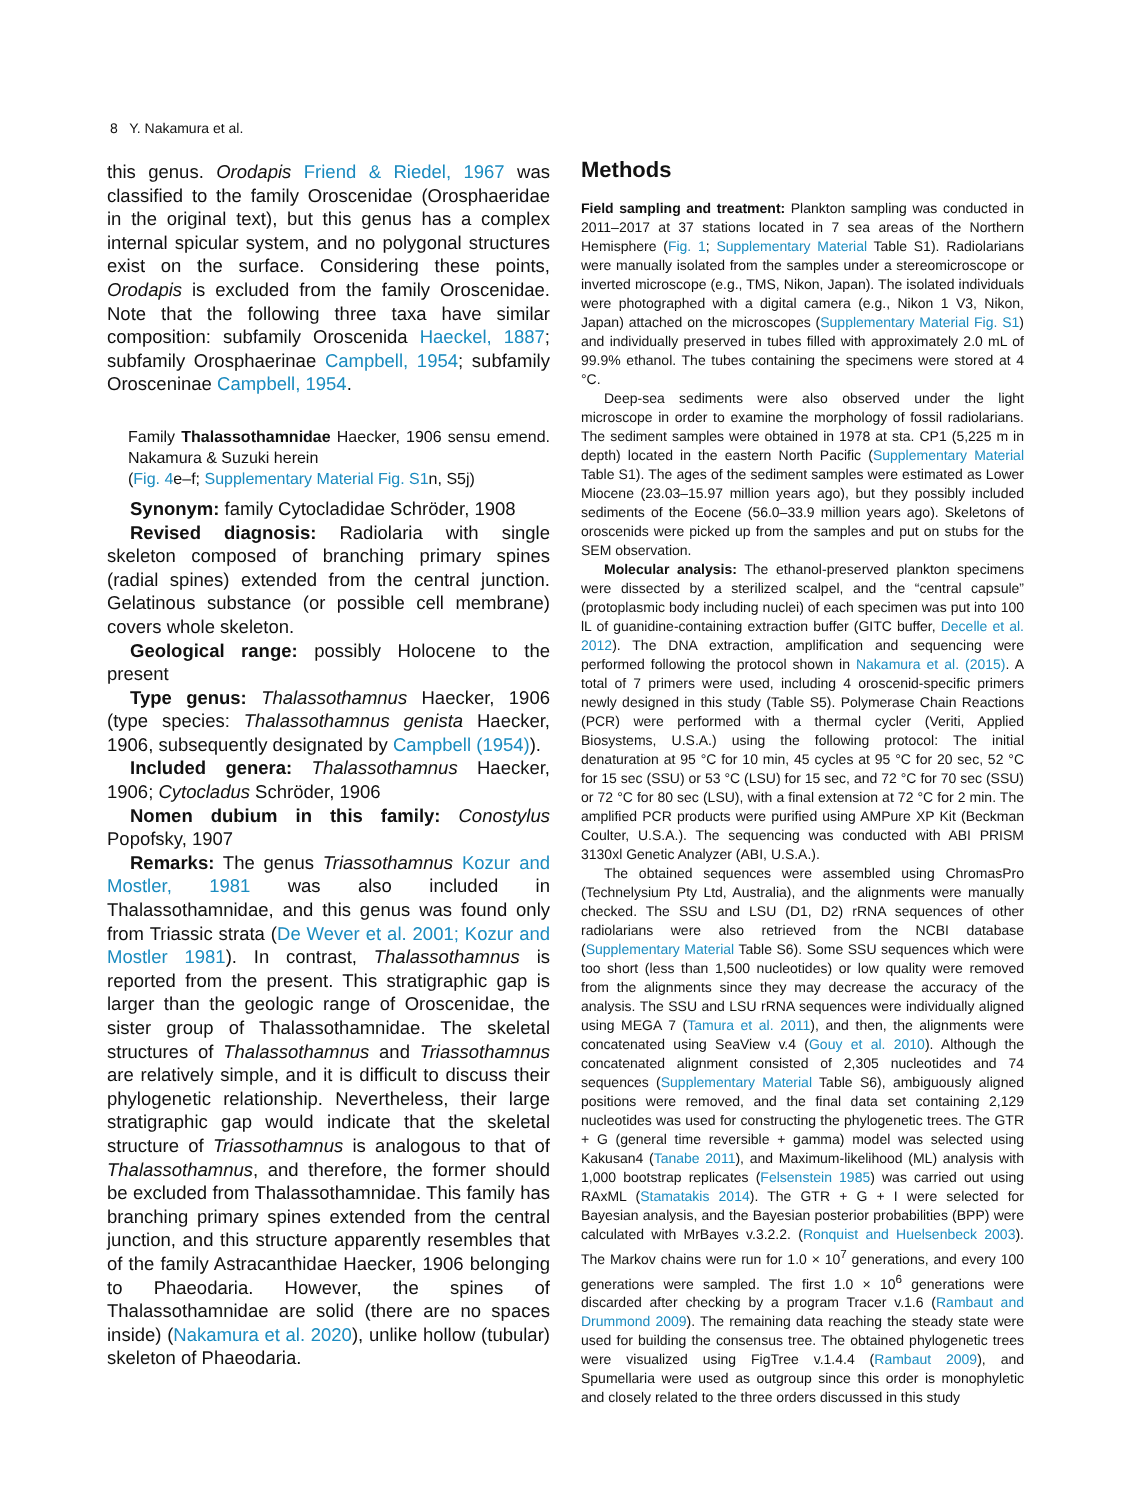8 Y. Nakamura et al.
this genus. Orodapis Friend & Riedel, 1967 was classified to the family Oroscenidae (Orosphaeridae in the original text), but this genus has a complex internal spicular system, and no polygonal structures exist on the surface. Considering these points, Orodapis is excluded from the family Oroscenidae. Note that the following three taxa have similar composition: subfamily Oroscenida Haeckel, 1887; subfamily Orosphaerinae Campbell, 1954; subfamily Orosceninae Campbell, 1954.
Family Thalassothamnidae Haecker, 1906 sensu emend. Nakamura & Suzuki herein
(Fig. 4e–f; Supplementary Material Fig. S1n, S5j)
Synonym: family Cytocladidae Schröder, 1908
Revised diagnosis: Radiolaria with single skeleton composed of branching primary spines (radial spines) extended from the central junction. Gelatinous substance (or possible cell membrane) covers whole skeleton.
Geological range: possibly Holocene to the present
Type genus: Thalassothamnus Haecker, 1906 (type species: Thalassothamnus genista Haecker, 1906, subsequently designated by Campbell (1954)).
Included genera: Thalassothamnus Haecker, 1906; Cytocladus Schröder, 1906
Nomen dubium in this family: Conostylus Popofsky, 1907
Remarks: The genus Triassothamnus Kozur and Mostler, 1981 was also included in Thalassothamnidae, and this genus was found only from Triassic strata (De Wever et al. 2001; Kozur and Mostler 1981). In contrast, Thalassothamnus is reported from the present. This stratigraphic gap is larger than the geologic range of Oroscenidae, the sister group of Thalassothamnidae. The skeletal structures of Thalassothamnus and Triassothamnus are relatively simple, and it is difficult to discuss their phylogenetic relationship. Nevertheless, their large stratigraphic gap would indicate that the skeletal structure of Triassothamnus is analogous to that of Thalassothamnus, and therefore, the former should be excluded from Thalassothamnidae. This family has branching primary spines extended from the central junction, and this structure apparently resembles that of the family Astracanthidae Haecker, 1906 belonging to Phaeodaria. However, the spines of Thalassothamnidae are solid (there are no spaces inside) (Nakamura et al. 2020), unlike hollow (tubular) skeleton of Phaeodaria.
Methods
Field sampling and treatment: Plankton sampling was conducted in 2011–2017 at 37 stations located in 7 sea areas of the Northern Hemisphere (Fig. 1; Supplementary Material Table S1). Radiolarians were manually isolated from the samples under a stereomicroscope or inverted microscope (e.g., TMS, Nikon, Japan). The isolated individuals were photographed with a digital camera (e.g., Nikon 1 V3, Nikon, Japan) attached on the microscopes (Supplementary Material Fig. S1) and individually preserved in tubes filled with approximately 2.0 mL of 99.9% ethanol. The tubes containing the specimens were stored at 4 °C.
Deep-sea sediments were also observed under the light microscope in order to examine the morphology of fossil radiolarians. The sediment samples were obtained in 1978 at sta. CP1 (5,225 m in depth) located in the eastern North Pacific (Supplementary Material Table S1). The ages of the sediment samples were estimated as Lower Miocene (23.03–15.97 million years ago), but they possibly included sediments of the Eocene (56.0–33.9 million years ago). Skeletons of oroscenids were picked up from the samples and put on stubs for the SEM observation.
Molecular analysis: The ethanol-preserved plankton specimens were dissected by a sterilized scalpel, and the “central capsule” (protoplasmic body including nuclei) of each specimen was put into 100 lL of guanidine-containing extraction buffer (GITC buffer, Decelle et al. 2012). The DNA extraction, amplification and sequencing were performed following the protocol shown in Nakamura et al. (2015). A total of 7 primers were used, including 4 oroscenid-specific primers newly designed in this study (Table S5). Polymerase Chain Reactions (PCR) were performed with a thermal cycler (Veriti, Applied Biosystems, U.S.A.) using the following protocol: The initial denaturation at 95 °C for 10 min, 45 cycles at 95 °C for 20 sec, 52 °C for 15 sec (SSU) or 53 °C (LSU) for 15 sec, and 72 °C for 70 sec (SSU) or 72 °C for 80 sec (LSU), with a final extension at 72 °C for 2 min. The amplified PCR products were purified using AMPure XP Kit (Beckman Coulter, U.S.A.). The sequencing was conducted with ABI PRISM 3130xl Genetic Analyzer (ABI, U.S.A.).
The obtained sequences were assembled using ChromasPro (Technelysium Pty Ltd, Australia), and the alignments were manually checked. The SSU and LSU (D1, D2) rRNA sequences of other radiolarians were also retrieved from the NCBI database (Supplementary Material Table S6). Some SSU sequences which were too short (less than 1,500 nucleotides) or low quality were removed from the alignments since they may decrease the accuracy of the analysis. The SSU and LSU rRNA sequences were individually aligned using MEGA 7 (Tamura et al. 2011), and then, the alignments were concatenated using SeaView v.4 (Gouy et al. 2010). Although the concatenated alignment consisted of 2,305 nucleotides and 74 sequences (Supplementary Material Table S6), ambiguously aligned positions were removed, and the final data set containing 2,129 nucleotides was used for constructing the phylogenetic trees. The GTR + G (general time reversible + gamma) model was selected using Kakusan4 (Tanabe 2011), and Maximum-likelihood (ML) analysis with 1,000 bootstrap replicates (Felsenstein 1985) was carried out using RAxML (Stamatakis 2014). The GTR + G + I were selected for Bayesian analysis, and the Bayesian posterior probabilities (BPP) were calculated with MrBayes v.3.2.2. (Ronquist and Huelsenbeck 2003). The Markov chains were run for 1.0 × 10<sup>7</sup> generations, and every 100 generations were sampled. The first 1.0 × 10<sup>6</sup> generations were discarded after checking by a program Tracer v.1.6 (Rambaut and Drummond 2009). The remaining data reaching the steady state were used for building the consensus tree. The obtained phylogenetic trees were visualized using FigTree v.1.4.4 (Rambaut 2009), and Spumellaria were used as outgroup since this order is monophyletic and closely related to the three orders discussed in this study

TASK DETAILS
Scan the lines above, and whenever one holds the string "possibly", copy it.

TASK RESULT
Geological range: possibly Holocene to the present
Deep-sea sediments were also observed under the light microscope in order to examine the morphology of fossil radiolarians. The sediment samples were obtained in 1978 at sta. CP1 (5,225 m in depth) located in the eastern North Pacific (Supplementary Material Table S1). The ages of the sediment samples were estimated as Lower Miocene (23.03–15.97 million years ago), but they possibly included sediments of the Eocene (56.0–33.9 million years ago). Skeletons of oroscenids were picked up from the samples and put on stubs for the SEM observation.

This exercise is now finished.